Federal Reserve Board data show that:
- More than 84 percent of the subprime mortgages in 2006 were issued by private lending institutions.
- Private firms made nearly 83 percent of the subprime loans to low- and moderate-income borrowers that year
Fannie, the Federal National Mortgage Association, and Freddie, the Federal Home Loan Mortgage Corp., don't lend money, to minorities or anyone else, however. They purchase loans from the private lenders who actually underwrite the loans.
It's a process called securitization, and by passing on the loans, banks have more capital on hand so they can lend even more.
This much is true. In an effort to promote affordable home ownership for minorities and rural whites, the Department of Housing and Urban Development set targets for Fannie and Freddie in 1992 to purchase low-income loans for sale into the secondary market that eventually reached this number: 52 percent of loans given to low-to moderate-income families.
To be sure, encouraging lower-income Americans to become homeowners gave unsophisticated borrowers and unscrupulous lenders and mortgage brokers more chances to turn dreams of homeownership in nightmares.
But these loans, and those to low- and moderate-income families represent a small portion of overall lending. And at the height of the housing boom in 2005 and 2006, Republicans and their party's standard bearer, President Bush, didn't criticize any sort of lending, frequently boasting that they were presiding over the highest-ever rates of U.S. homeownership.
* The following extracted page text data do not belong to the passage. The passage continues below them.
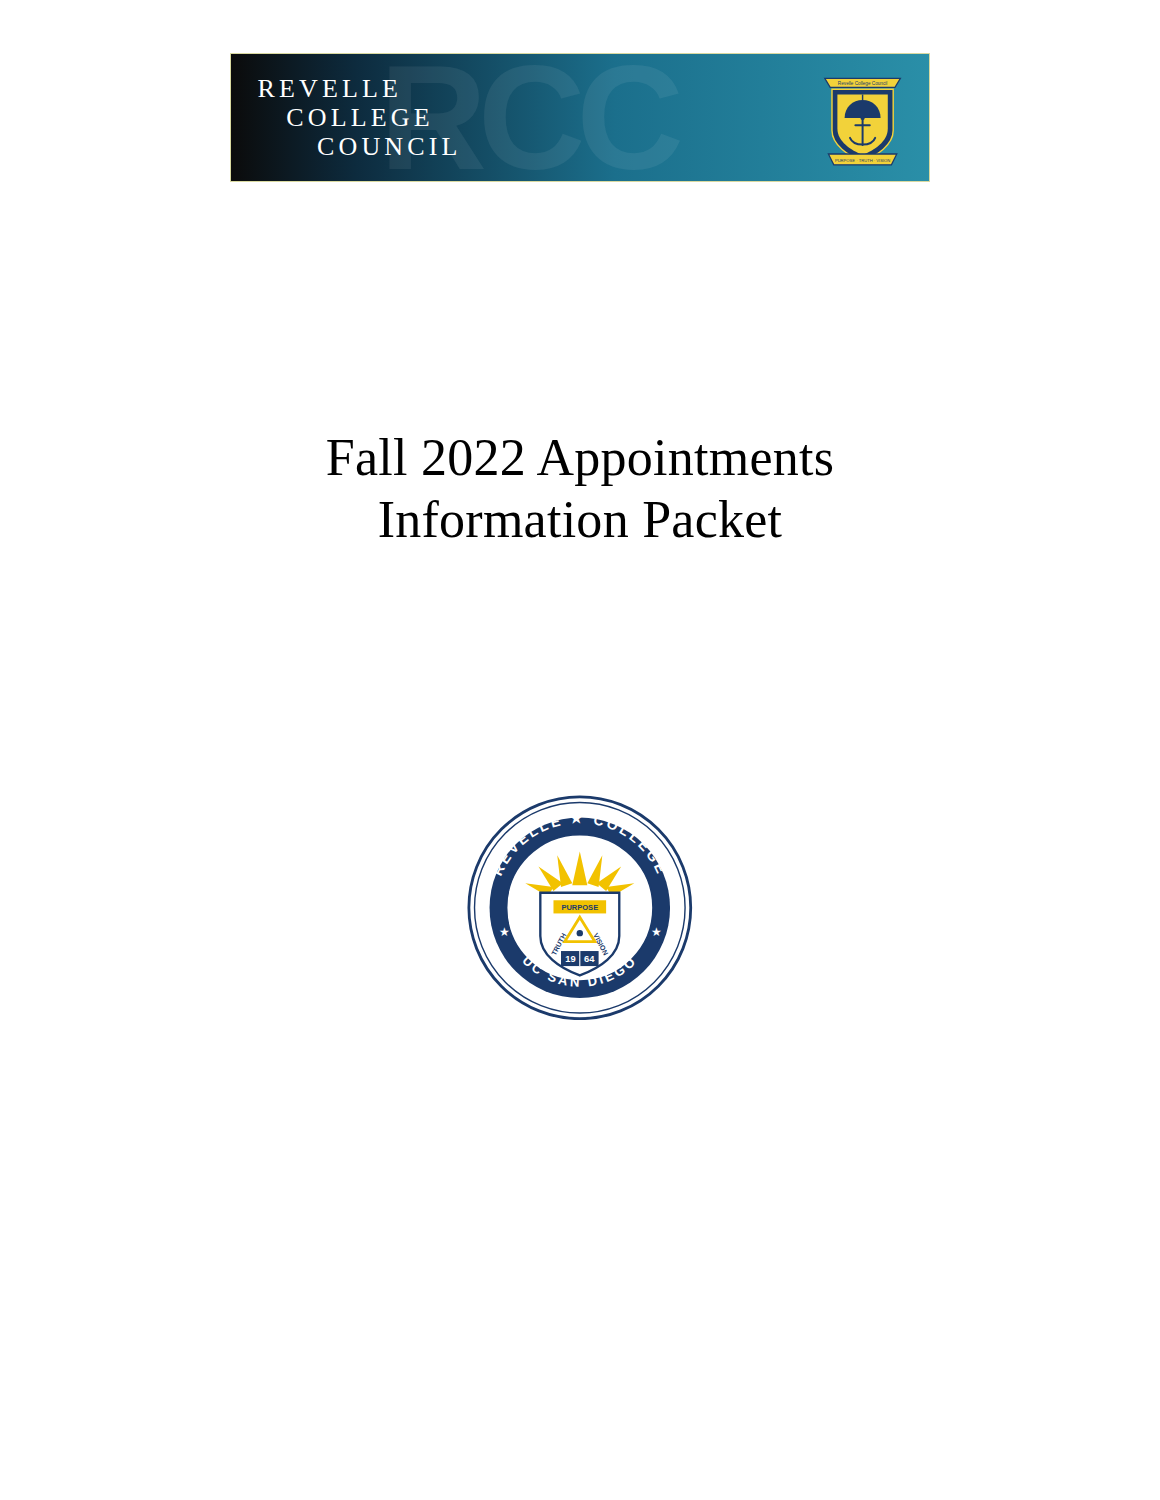RCC
REVELLE COLLEGE COUNCIL
Revelle College Council PURPOSE · TRUTH · VISION
Fall 2022 Appointments Information Packet
REVELLE ★ COLLEGE UC SAN DIEGO ★ ★ PURPOSE TRUTH VISION 19 64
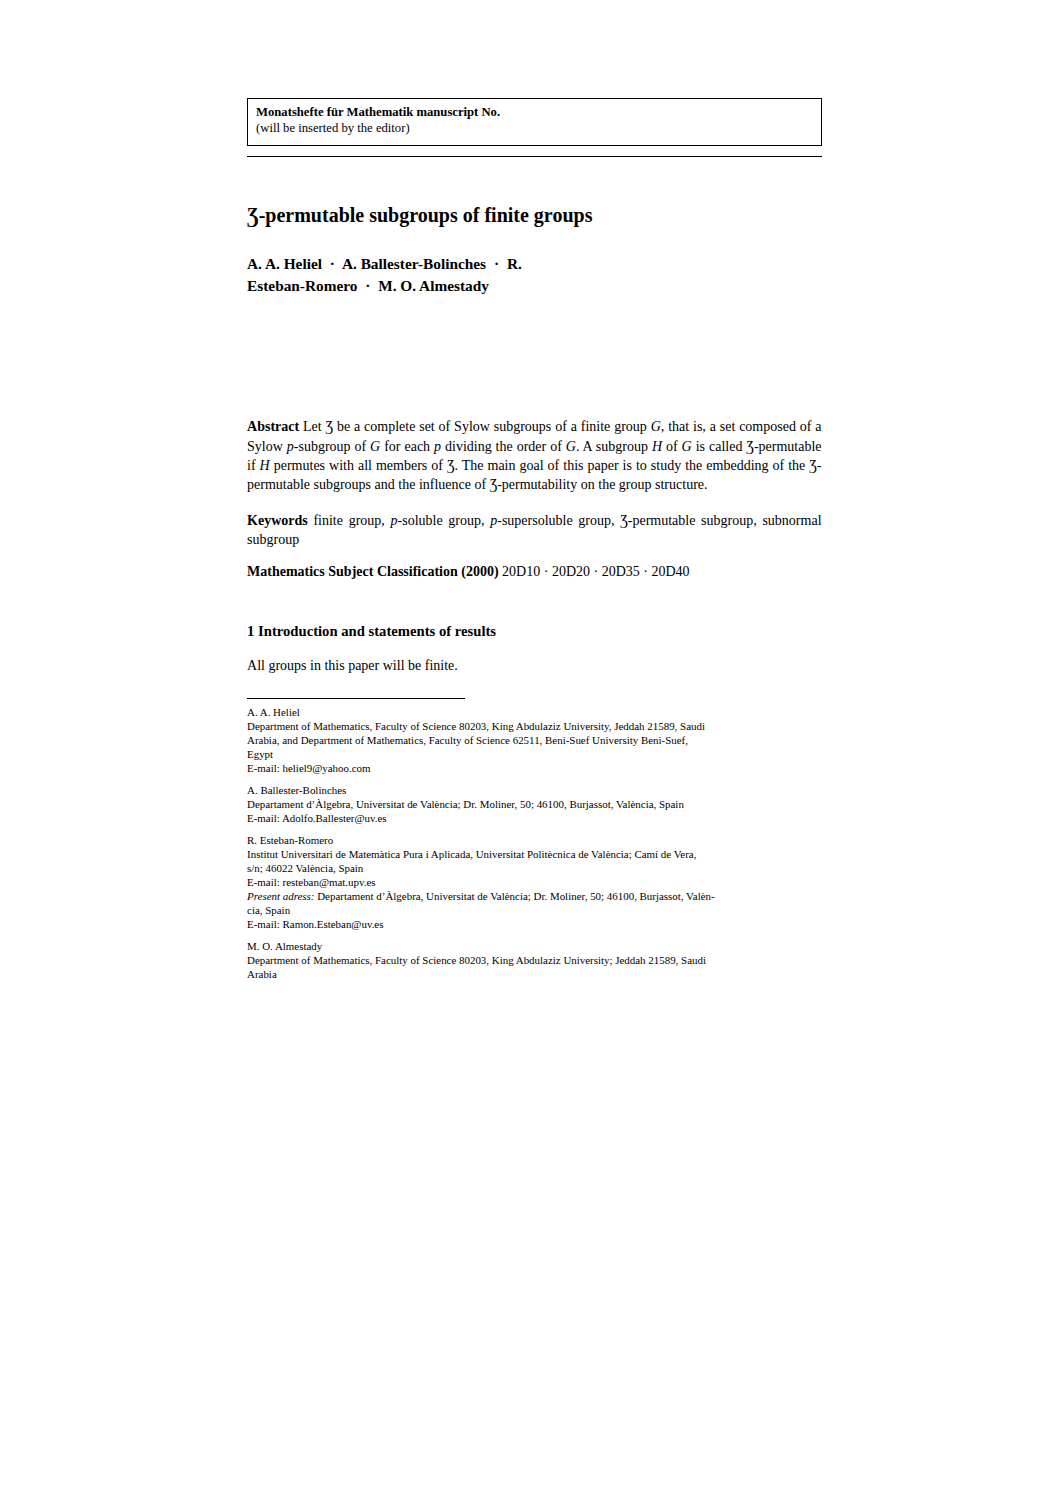Monatshefte für Mathematik manuscript No.
(will be inserted by the editor)
Ʒ-permutable subgroups of finite groups
A. A. Heliel · A. Ballester-Bolinches · R.
Esteban-Romero · M. O. Almestady
Abstract Let Ʒ be a complete set of Sylow subgroups of a finite group G, that is, a set composed of a Sylow p-subgroup of G for each p dividing the order of G. A subgroup H of G is called Ʒ-permutable if H permutes with all members of Ʒ. The main goal of this paper is to study the embedding of the Ʒ-permutable subgroups and the influence of Ʒ-permutability on the group structure.
Keywords finite group, p-soluble group, p-supersoluble group, Ʒ-permutable subgroup, subnormal subgroup
Mathematics Subject Classification (2000) 20D10 · 20D20 · 20D35 · 20D40
1 Introduction and statements of results
All groups in this paper will be finite.
A. A. Heliel
Department of Mathematics, Faculty of Science 80203, King Abdulaziz University, Jeddah 21589, Saudi
Arabia, and Department of Mathematics, Faculty of Science 62511, Beni-Suef University Beni-Suef,
Egypt
E-mail: heliel9@yahoo.com
A. Ballester-Bolinches
Departament d’Àlgebra, Universitat de València; Dr. Moliner, 50; 46100, Burjassot, València, Spain
E-mail: Adolfo.Ballester@uv.es
R. Esteban-Romero
Institut Universitari de Matemàtica Pura i Aplicada, Universitat Politècnica de València; Camí de Vera,
s/n; 46022 València, Spain
E-mail: resteban@mat.upv.es
Present adress: Departament d’Àlgebra, Universitat de València; Dr. Moliner, 50; 46100, Burjassot, Valèn-
cia, Spain
E-mail: Ramon.Esteban@uv.es
M. O. Almestady
Department of Mathematics, Faculty of Science 80203, King Abdulaziz University; Jeddah 21589, Saudi
Arabia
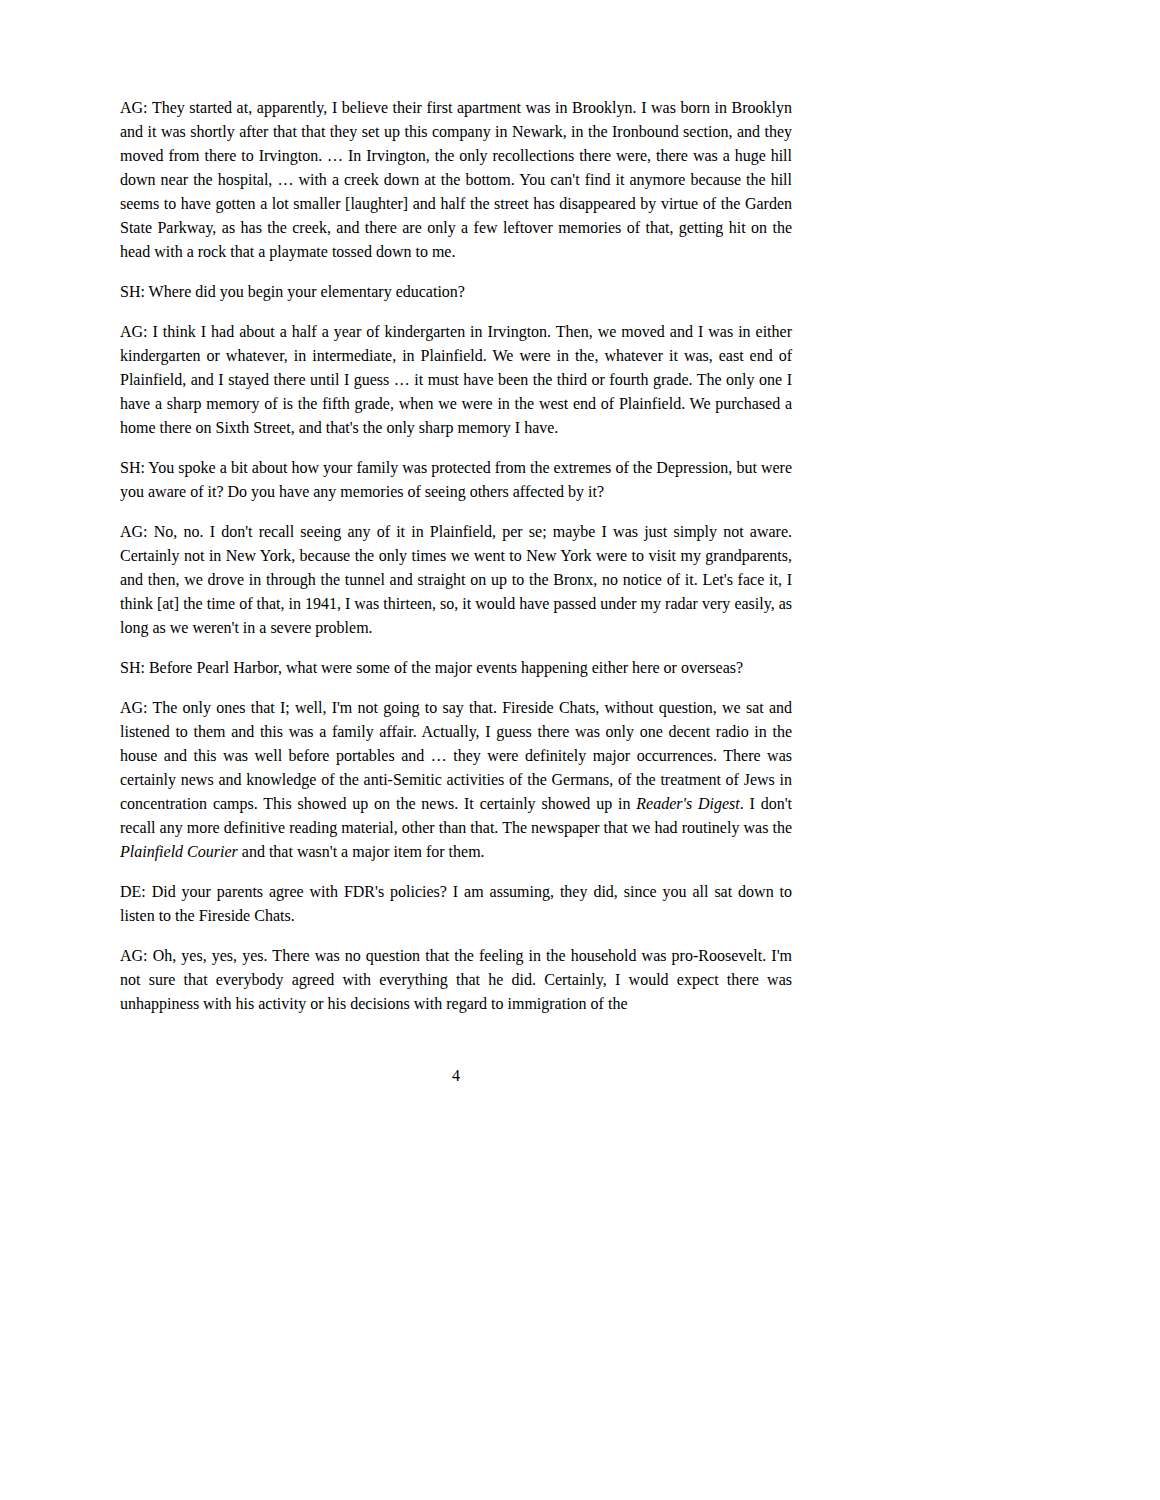AG: They started at, apparently, I believe their first apartment was in Brooklyn. I was born in Brooklyn and it was shortly after that that they set up this company in Newark, in the Ironbound section, and they moved from there to Irvington. … In Irvington, the only recollections there were, there was a huge hill down near the hospital, … with a creek down at the bottom. You can't find it anymore because the hill seems to have gotten a lot smaller [laughter] and half the street has disappeared by virtue of the Garden State Parkway, as has the creek, and there are only a few leftover memories of that, getting hit on the head with a rock that a playmate tossed down to me.
SH: Where did you begin your elementary education?
AG: I think I had about a half a year of kindergarten in Irvington. Then, we moved and I was in either kindergarten or whatever, in intermediate, in Plainfield. We were in the, whatever it was, east end of Plainfield, and I stayed there until I guess … it must have been the third or fourth grade. The only one I have a sharp memory of is the fifth grade, when we were in the west end of Plainfield. We purchased a home there on Sixth Street, and that's the only sharp memory I have.
SH: You spoke a bit about how your family was protected from the extremes of the Depression, but were you aware of it? Do you have any memories of seeing others affected by it?
AG: No, no. I don't recall seeing any of it in Plainfield, per se; maybe I was just simply not aware. Certainly not in New York, because the only times we went to New York were to visit my grandparents, and then, we drove in through the tunnel and straight on up to the Bronx, no notice of it. Let's face it, I think [at] the time of that, in 1941, I was thirteen, so, it would have passed under my radar very easily, as long as we weren't in a severe problem.
SH: Before Pearl Harbor, what were some of the major events happening either here or overseas?
AG: The only ones that I; well, I'm not going to say that. Fireside Chats, without question, we sat and listened to them and this was a family affair. Actually, I guess there was only one decent radio in the house and this was well before portables and … they were definitely major occurrences. There was certainly news and knowledge of the anti-Semitic activities of the Germans, of the treatment of Jews in concentration camps. This showed up on the news. It certainly showed up in Reader's Digest. I don't recall any more definitive reading material, other than that. The newspaper that we had routinely was the Plainfield Courier and that wasn't a major item for them.
DE: Did your parents agree with FDR's policies? I am assuming, they did, since you all sat down to listen to the Fireside Chats.
AG: Oh, yes, yes, yes. There was no question that the feeling in the household was pro-Roosevelt. I'm not sure that everybody agreed with everything that he did. Certainly, I would expect there was unhappiness with his activity or his decisions with regard to immigration of the
4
Between 2004 and 2006, when subprime lending was exploding, Fannie and Freddie went from holding a high of 48 percent of the subprime loans that were sold into the secondary market to holding about 24 percent, according to data from Inside Mortgage Finance, a specialty publication. One reason is that Fannie and Freddie were subject to tougher standards than many of the unregulated players in the private sector who weakened lending standards, most of whom have gone bankrupt or are now in deep trouble." (via)
"Lending money to poor people doesn't make you poor. Lending money poorly to rich people does."